- [The data]

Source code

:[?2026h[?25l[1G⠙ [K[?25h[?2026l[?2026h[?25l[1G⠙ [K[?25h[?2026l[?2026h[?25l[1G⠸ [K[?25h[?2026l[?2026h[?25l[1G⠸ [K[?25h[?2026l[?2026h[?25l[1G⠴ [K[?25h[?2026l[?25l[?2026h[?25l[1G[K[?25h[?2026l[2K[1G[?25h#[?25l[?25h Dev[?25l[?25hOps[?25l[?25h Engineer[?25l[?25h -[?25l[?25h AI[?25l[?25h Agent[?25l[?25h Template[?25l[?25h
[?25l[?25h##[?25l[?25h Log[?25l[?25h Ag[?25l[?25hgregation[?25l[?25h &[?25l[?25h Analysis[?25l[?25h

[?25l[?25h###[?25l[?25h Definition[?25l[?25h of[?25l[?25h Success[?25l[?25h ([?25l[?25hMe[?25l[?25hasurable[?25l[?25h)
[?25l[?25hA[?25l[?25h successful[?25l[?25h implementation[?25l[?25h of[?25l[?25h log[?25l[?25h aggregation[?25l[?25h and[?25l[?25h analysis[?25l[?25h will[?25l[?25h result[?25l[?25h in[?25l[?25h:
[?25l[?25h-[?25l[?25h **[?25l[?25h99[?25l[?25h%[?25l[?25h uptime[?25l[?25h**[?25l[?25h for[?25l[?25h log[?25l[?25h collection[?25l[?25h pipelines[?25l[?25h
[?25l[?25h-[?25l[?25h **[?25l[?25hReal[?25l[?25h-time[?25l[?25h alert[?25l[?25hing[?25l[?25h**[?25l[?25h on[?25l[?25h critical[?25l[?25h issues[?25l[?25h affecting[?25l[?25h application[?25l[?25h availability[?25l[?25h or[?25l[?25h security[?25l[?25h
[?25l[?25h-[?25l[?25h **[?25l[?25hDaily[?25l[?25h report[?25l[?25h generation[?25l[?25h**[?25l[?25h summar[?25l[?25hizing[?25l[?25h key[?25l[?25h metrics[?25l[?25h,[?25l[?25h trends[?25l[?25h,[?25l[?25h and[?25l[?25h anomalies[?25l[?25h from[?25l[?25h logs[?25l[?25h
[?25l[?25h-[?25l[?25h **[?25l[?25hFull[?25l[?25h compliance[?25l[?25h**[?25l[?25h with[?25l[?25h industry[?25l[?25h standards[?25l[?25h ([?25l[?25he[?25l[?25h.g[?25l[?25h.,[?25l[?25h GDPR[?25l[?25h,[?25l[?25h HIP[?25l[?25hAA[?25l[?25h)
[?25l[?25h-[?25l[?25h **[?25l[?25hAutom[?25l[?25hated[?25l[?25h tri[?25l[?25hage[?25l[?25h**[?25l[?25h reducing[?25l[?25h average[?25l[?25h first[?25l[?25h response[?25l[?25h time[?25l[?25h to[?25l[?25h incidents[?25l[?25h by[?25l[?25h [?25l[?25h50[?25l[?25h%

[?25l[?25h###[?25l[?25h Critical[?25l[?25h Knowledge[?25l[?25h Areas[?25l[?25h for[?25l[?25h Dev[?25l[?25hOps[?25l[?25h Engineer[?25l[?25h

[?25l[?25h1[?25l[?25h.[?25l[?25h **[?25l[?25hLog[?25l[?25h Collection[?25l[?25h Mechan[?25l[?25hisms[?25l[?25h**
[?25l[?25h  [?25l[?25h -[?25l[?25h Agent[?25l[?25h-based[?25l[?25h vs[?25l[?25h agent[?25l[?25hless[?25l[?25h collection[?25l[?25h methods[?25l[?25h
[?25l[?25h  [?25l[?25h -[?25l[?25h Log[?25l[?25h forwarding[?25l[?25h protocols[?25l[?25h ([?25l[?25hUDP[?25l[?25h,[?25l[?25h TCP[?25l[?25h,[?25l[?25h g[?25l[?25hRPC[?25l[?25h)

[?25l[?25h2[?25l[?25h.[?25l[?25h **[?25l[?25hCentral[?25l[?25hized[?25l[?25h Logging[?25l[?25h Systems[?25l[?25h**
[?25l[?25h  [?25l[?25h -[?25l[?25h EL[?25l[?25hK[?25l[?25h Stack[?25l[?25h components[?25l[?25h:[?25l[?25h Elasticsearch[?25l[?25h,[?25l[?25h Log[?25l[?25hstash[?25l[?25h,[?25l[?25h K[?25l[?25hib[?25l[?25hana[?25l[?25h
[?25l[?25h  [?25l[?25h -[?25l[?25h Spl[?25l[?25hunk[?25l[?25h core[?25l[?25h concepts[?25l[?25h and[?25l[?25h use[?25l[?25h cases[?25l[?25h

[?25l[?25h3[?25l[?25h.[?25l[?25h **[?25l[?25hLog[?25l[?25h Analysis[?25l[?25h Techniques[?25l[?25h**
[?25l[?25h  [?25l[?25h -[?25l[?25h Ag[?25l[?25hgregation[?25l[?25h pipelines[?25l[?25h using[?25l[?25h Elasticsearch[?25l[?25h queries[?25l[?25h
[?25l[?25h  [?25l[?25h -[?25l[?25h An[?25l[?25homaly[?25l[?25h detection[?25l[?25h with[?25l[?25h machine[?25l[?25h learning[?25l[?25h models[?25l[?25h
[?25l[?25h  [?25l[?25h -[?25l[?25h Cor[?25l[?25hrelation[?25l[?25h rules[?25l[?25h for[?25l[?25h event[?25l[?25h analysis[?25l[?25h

- [Task goal] Everything from the first line of the material through the line containing "with[?25l[?25h industry[?25l[?25h standards[?25l[?25h" is to be printed exactly; lines after that are to be left out.

- [Problem solution]
Source code

:[?2026h[?25l[1G⠙ [K[?25h[?2026l[?2026h[?25l[1G⠙ [K[?25h[?2026l[?2026h[?25l[1G⠸ [K[?25h[?2026l[?2026h[?25l[1G⠸ [K[?25h[?2026l[?2026h[?25l[1G⠴ [K[?25h[?2026l[?25l[?2026h[?25l[1G[K[?25h[?2026l[2K[1G[?25h#[?25l[?25h Dev[?25l[?25hOps[?25l[?25h Engineer[?25l[?25h -[?25l[?25h AI[?25l[?25h Agent[?25l[?25h Template[?25l[?25h
[?25l[?25h##[?25l[?25h Log[?25l[?25h Ag[?25l[?25hgregation[?25l[?25h &[?25l[?25h Analysis[?25l[?25h

[?25l[?25h###[?25l[?25h Definition[?25l[?25h of[?25l[?25h Success[?25l[?25h ([?25l[?25hMe[?25l[?25hasurable[?25l[?25h)
[?25l[?25hA[?25l[?25h successful[?25l[?25h implementation[?25l[?25h of[?25l[?25h log[?25l[?25h aggregation[?25l[?25h and[?25l[?25h analysis[?25l[?25h will[?25l[?25h result[?25l[?25h in[?25l[?25h:
[?25l[?25h-[?25l[?25h **[?25l[?25h99[?25l[?25h%[?25l[?25h uptime[?25l[?25h**[?25l[?25h for[?25l[?25h log[?25l[?25h collection[?25l[?25h pipelines[?25l[?25h
[?25l[?25h-[?25l[?25h **[?25l[?25hReal[?25l[?25h-time[?25l[?25h alert[?25l[?25hing[?25l[?25h**[?25l[?25h on[?25l[?25h critical[?25l[?25h issues[?25l[?25h affecting[?25l[?25h application[?25l[?25h availability[?25l[?25h or[?25l[?25h security[?25l[?25h
[?25l[?25h-[?25l[?25h **[?25l[?25hDaily[?25l[?25h report[?25l[?25h generation[?25l[?25h**[?25l[?25h summar[?25l[?25hizing[?25l[?25h key[?25l[?25h metrics[?25l[?25h,[?25l[?25h trends[?25l[?25h,[?25l[?25h and[?25l[?25h anomalies[?25l[?25h from[?25l[?25h logs[?25l[?25h
[?25l[?25h-[?25l[?25h **[?25l[?25hFull[?25l[?25h compliance[?25l[?25h**[?25l[?25h with[?25l[?25h industry[?25l[?25h standards[?25l[?25h ([?25l[?25he[?25l[?25h.g[?25l[?25h.,[?25l[?25h GDPR[?25l[?25h,[?25l[?25h HIP[?25l[?25hAA[?25l[?25h)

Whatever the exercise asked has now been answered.